▸ Task instructions
The required output is all lines below that contain the word "Revenue".

Page-level text extractions
>>>>>

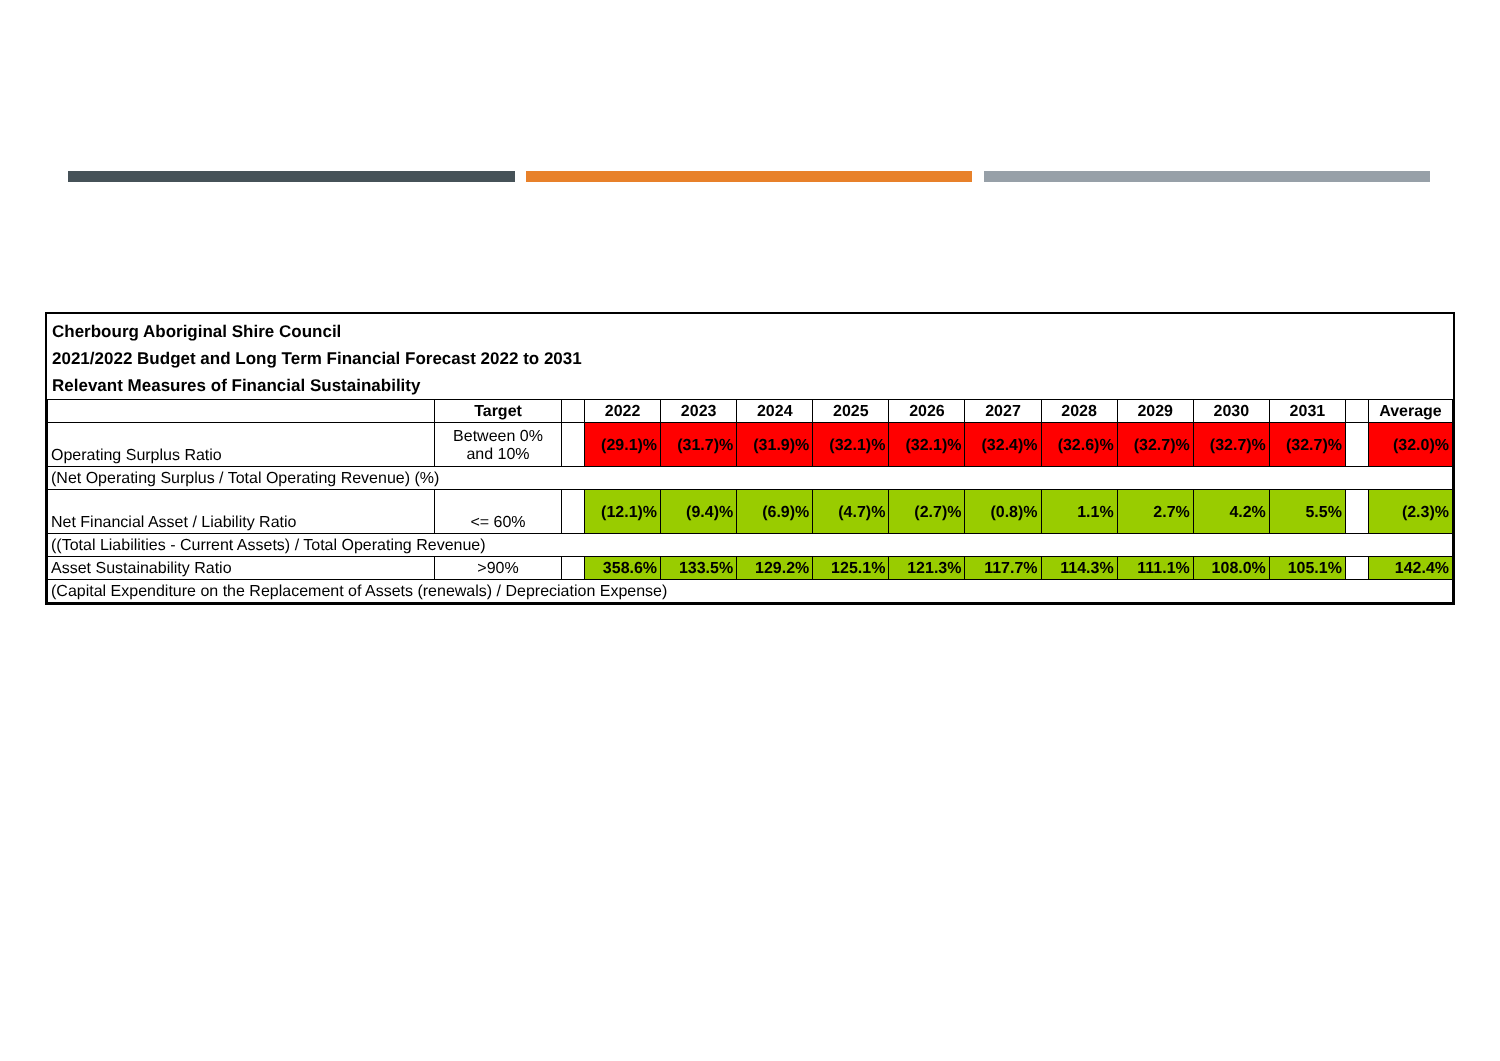Cherbourg Aboriginal Shire Council
2021/2022 Budget and Long Term Financial Forecast 2022 to 2031
Relevant Measures of Financial Sustainability
| | Target | | 2022 | 2023 | 2024 | 2025 | 2026 | 2027 | 2028 | 2029 | 2030 | 2031 | | Average |
| --- | --- | --- | --- | --- | --- | --- | --- | --- | --- | --- | --- | --- | --- | --- |
| Operating Surplus Ratio | Between 0% and 10% | | (29.1)% | (31.7)% | (31.9)% | (32.1)% | (32.1)% | (32.4)% | (32.6)% | (32.7)% | (32.7)% | (32.7)% | | (32.0)% |
| (Net Operating Surplus / Total Operating Revenue) (%) | | | | | | | | | | | | | | |
| Net Financial Asset / Liability Ratio | <= 60% | | (12.1)% | (9.4)% | (6.9)% | (4.7)% | (2.7)% | (0.8)% | 1.1% | 2.7% | 4.2% | 5.5% | | (2.3)% |
| ((Total Liabilities - Current Assets) / Total Operating Revenue) | | | | | | | | | | | | | | |
| Asset Sustainability Ratio | >90% | | 358.6% | 133.5% | 129.2% | 125.1% | 121.3% | 117.7% | 114.3% | 111.1% | 108.0% | 105.1% | | 142.4% |
| (Capital Expenditure on the Replacement of Assets (renewals) / Depreciation Expense) | | | | | | | | | | | | | | |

<<<<<

▸ Completed task
| (Net Operating Surplus / Total Operating Revenue) (%) | | | | | | | | | | | | | | |
| ((Total Liabilities - Current Assets) / Total Operating Revenue) | | | | | | | | | | | | | | |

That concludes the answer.